U.S. policy on U.N. court gives tacit approval to lawlessness

August 12, 1998|By William Pfaff

PARIS -- Washington's opposition to the international criminal court established by the United Nations at a meeting in Rome last month has revealed the intellectual confusion that prevails in the U.S. government and policy community over America's proper role in the world.

The United States had originally urged that this court be created. Secretary of State Madeleine Albright recently spoke with enthusiasm about how it could deter future war crimes by making it possible to bring individuals to justice for war atrocities.

A change in plans

But by the time the United Nations' members arrived in Rome to debate the court, the Clinton administration had changed its mind, under heavy pressure from the Pentagon.

The new U.S. position was that it would support the court only if the United States were exempt from its jurisdiction.

Not only was the United States overwhelmingly defeated, but also the court, as created, will have jurisdiction over Americans if they are charged with war crimes in a country that has signed the treaty.

The position taken by the United States in Rome has split the policy community, Congress and U.S. opinion. The Washington Post approves the administration's policy. The New York Times calls it a "shameful performance."

The case made by the administration is that because the United States is the sole superpower and the "indispensable nation," which others expect to uphold international order, it may sometimes find it necessary to violate international law -- in the line of duty, so to speak. It therefore might find itself, or its soldiers, accused of war crimes, perhaps frivolously or mischievously.

If the United States is to be the world's policeman, the argument says, it must be exempted from being held accountable to the law. This is defended as a realistic claim given the way the world works -- even if it is absurd in principle.

If the United States stops being the policeman, the argument goes on, the world will be sorry, because not only is no other nation qualified to play the role, but also no other would be trusted to do so.

The argument is obviously fallacious as well as fatuous. It says that Washington should be allowed to act as an international vigilante and be trusted because of its self-evident virtue.

No law breaker

If one looks at the past, there is no reason for the United States to make this argument. It has not in the past had to break the law to uphold international order. All of the U.S. armed interventions since World War II that have been recognized by the international community as in the general interest, from the Korean War through the gulf war to the intervention in Bosnia, have respected international law.
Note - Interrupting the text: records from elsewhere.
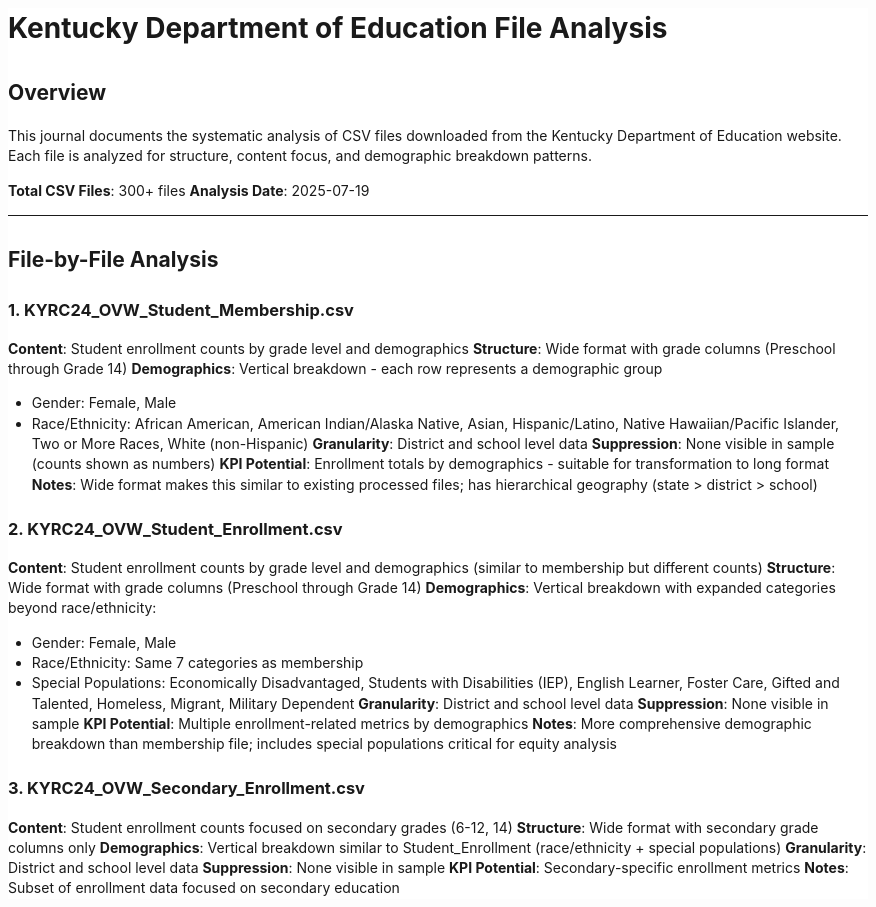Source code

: # Kentucky Department of Education File Analysis

## Overview
This journal documents the systematic analysis of CSV files downloaded from the Kentucky Department of Education website. Each file is analyzed for structure, content focus, and demographic breakdown patterns.

**Total CSV Files**: 300+ files
**Analysis Date**: 2025-07-19

---

## File-by-File Analysis

### 1. KYRC24_OVW_Student_Membership.csv
**Content**: Student enrollment counts by grade level and demographics
**Structure**: Wide format with grade columns (Preschool through Grade 14)
**Demographics**: Vertical breakdown - each row represents a demographic group
- Gender: Female, Male
- Race/Ethnicity: African American, American Indian/Alaska Native, Asian, Hispanic/Latino, Native Hawaiian/Pacific Islander, Two or More Races, White (non-Hispanic)
**Granularity**: District and school level data
**Suppression**: None visible in sample (counts shown as numbers)
**KPI Potential**: Enrollment totals by demographics - suitable for transformation to long format
**Notes**: Wide format makes this similar to existing processed files; has hierarchical geography (state > district > school)

### 2. KYRC24_OVW_Student_Enrollment.csv
**Content**: Student enrollment counts by grade level and demographics (similar to membership but different counts)
**Structure**: Wide format with grade columns (Preschool through Grade 14)
**Demographics**: Vertical breakdown with expanded categories beyond race/ethnicity:
- Gender: Female, Male
- Race/Ethnicity: Same 7 categories as membership
- Special Populations: Economically Disadvantaged, Students with Disabilities (IEP), English Learner, Foster Care, Gifted and Talented, Homeless, Migrant, Military Dependent
**Granularity**: District and school level data
**Suppression**: None visible in sample
**KPI Potential**: Multiple enrollment-related metrics by demographics
**Notes**: More comprehensive demographic breakdown than membership file; includes special populations critical for equity analysis

### 3. KYRC24_OVW_Secondary_Enrollment.csv
**Content**: Student enrollment counts focused on secondary grades (6-12, 14)
**Structure**: Wide format with secondary grade columns only
**Demographics**: Vertical breakdown similar to Student_Enrollment (race/ethnicity + special populations)
**Granularity**: District and school level data
**Suppression**: None visible in sample
**KPI Potential**: Secondary-specific enrollment metrics
**Notes**: Subset of enrollment data focused on secondary education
The occasions when the United States actually broke international law were in pursuit of narrow U.S. interests or arose from an American conception of Cold War imperatives that even most U.S. allies refused to accept.

These included the invasion of Cambodia and the secret war waged in Laos (both ancillary to the Vietnam War), as well as an unhappily long list of military interventions in the Caribbean and Central America, and some CIA strong-arm work elsewhere.

This is what presents the problem. Under the Rome treaty it is imaginable that Richard Nixon and Henry Kissinger could have been charged with the war crime of international aggression. U.S. interventions in Panama and Grenada might have led to similar charges against U.S. leaders.

Yet Americans would feel better about themselves today had the United States never invaded Cambodia. The Panama and Grenada episodes are national embarrassments. The record shows that the country would have been better off respecting international law. None of its past acts of vigilantism produced any useful long-term result. They did the contrary, even in terms of U.S. interests. They certainly did nothing for international order or democracy.

One might say that Washington's arguments are wholly cynical. I do not think this is true. Xenophobia is involved, as in North Carolina Republican Sen. Jesse Helms' opposition to the court. But a good many people, particularly in the military, have been convinced by a certain style of self-avowed "tough-minded" political advocacy that in the "real" world, respect for international law is weakness.

This leads to the claim that breaking the law is essential to advancing the rule of law, and to the notion that U.N. members should name the United States the one nation not subject to international law.

Allies don't concur

This is indefensible and absurd, as serious people in Washington surely see. The affair has undermined Washington's claim to defend world order and lead the world community. It has made it the tacit advocate of illegality and vigilantism. Its main opponents in this matter are its principal allies, Canada, Germany and Britain. The affair has done serious damage to the administration's own policies as well as to the national interest.

William Pfaff is a syndicated columnist.